Remember, it is this doctrine of radical grace, of salvation rooted in the love and gracious choice of God that separates our thinking from that of the world and other faiths. Pagans had some idea of God’s sovereignty, but they removed the moral sphere from its control. Take, for example, Cicero [De Nat. Deorum, iii, 36]:
“For gold, land, and all the blessings of life we have to return thanks to God; but no one ever returned thanks to God for virtue.”
Well, Christians do! And Christians know they must return thanks to God especially for virtue! But it wasn’t only pagans who made that mistake. It was precisely this mistake that Judaism made. Here is one rabbi:
“Neither evil nor good comes from God; but are the results of our deeds.” [Midrash Rabbah]
And another [Megilla 25a]:
“All is in the hands of God except the fear of God.”
Christianity as defined in the Bible and experienced in the soul of believers is nothing so much as the categorical denial of those sentiments.
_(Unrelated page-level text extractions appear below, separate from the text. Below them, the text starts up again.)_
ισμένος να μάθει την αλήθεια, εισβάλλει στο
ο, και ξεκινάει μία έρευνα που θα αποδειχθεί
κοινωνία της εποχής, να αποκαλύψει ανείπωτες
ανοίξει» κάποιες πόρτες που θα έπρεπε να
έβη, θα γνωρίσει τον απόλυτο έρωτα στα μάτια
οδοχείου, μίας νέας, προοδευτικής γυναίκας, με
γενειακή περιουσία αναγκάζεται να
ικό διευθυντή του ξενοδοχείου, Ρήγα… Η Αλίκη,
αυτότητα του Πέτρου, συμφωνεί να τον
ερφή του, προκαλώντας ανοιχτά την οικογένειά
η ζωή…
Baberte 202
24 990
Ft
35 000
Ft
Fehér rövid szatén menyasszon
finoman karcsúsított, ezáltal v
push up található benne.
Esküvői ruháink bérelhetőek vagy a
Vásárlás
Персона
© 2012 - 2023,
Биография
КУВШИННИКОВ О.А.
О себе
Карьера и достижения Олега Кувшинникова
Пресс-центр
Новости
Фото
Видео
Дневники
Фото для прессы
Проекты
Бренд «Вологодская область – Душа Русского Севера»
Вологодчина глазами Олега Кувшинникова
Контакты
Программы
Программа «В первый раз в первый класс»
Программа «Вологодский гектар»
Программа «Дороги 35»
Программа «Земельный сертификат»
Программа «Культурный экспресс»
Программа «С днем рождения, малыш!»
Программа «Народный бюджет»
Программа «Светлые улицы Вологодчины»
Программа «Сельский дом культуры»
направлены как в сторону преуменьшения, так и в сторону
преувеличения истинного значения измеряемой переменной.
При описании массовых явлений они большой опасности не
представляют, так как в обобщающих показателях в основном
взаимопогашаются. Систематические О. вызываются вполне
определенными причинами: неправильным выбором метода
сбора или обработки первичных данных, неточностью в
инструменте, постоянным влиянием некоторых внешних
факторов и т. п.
For faith, for repentance, for every grace by which we come to know Christ, love him, and trust in him, and continue to do so, we have God to thank, who loved us and chose us for this grace before the world was made.
Now, Malachi’s message to his contemporaries and to us is precisely this: in a time of trouble and difficulty, this is where we must begin: with the love and the choice of God. If we know this, we know all that we need to know. When the world seems to be going on in complete indifference to the gospel or people of God, when wickedness seems to abound in every direction, when the church herself seems weak and unimpressive, we lift our hearts to God and know him again as the sovereign ruler of the world, who holds the nations in his hand, and before whom, as Isaiah reminds us, all the nations are as nothing, and like a drop in the bucket. And this God, this mighty Lord, this universal sovereign, loves us with an everlasting love.
“If [this] God be for us, who can be against us?” That is the point Malachi makes at the outset of his prophecy. He is saying the same thing Zechariah, his near contemporary said when he wrote, “…for whoever touches you touches the apple of [God’s] eye.” [2:8] If we know this, then we can be sure that God will not fail to care for us and bless us, as he has promised in his word, no matter the difficulties we face. And so, our task becomes to be faithful to him and to his covenant come wind, come weather. Nothing else matters. He is the Lord, his will will be done. Our enemies cannot prevail, our Edoms can do us no harm, with the Lord on our side. Let us then live for him and walk with him in the covenant he has so graciously made with us, let us rest in his love, in the confidence that if we have troubles they have been appointed for our good by a God who loves us and if we have blessings they have come from his hand.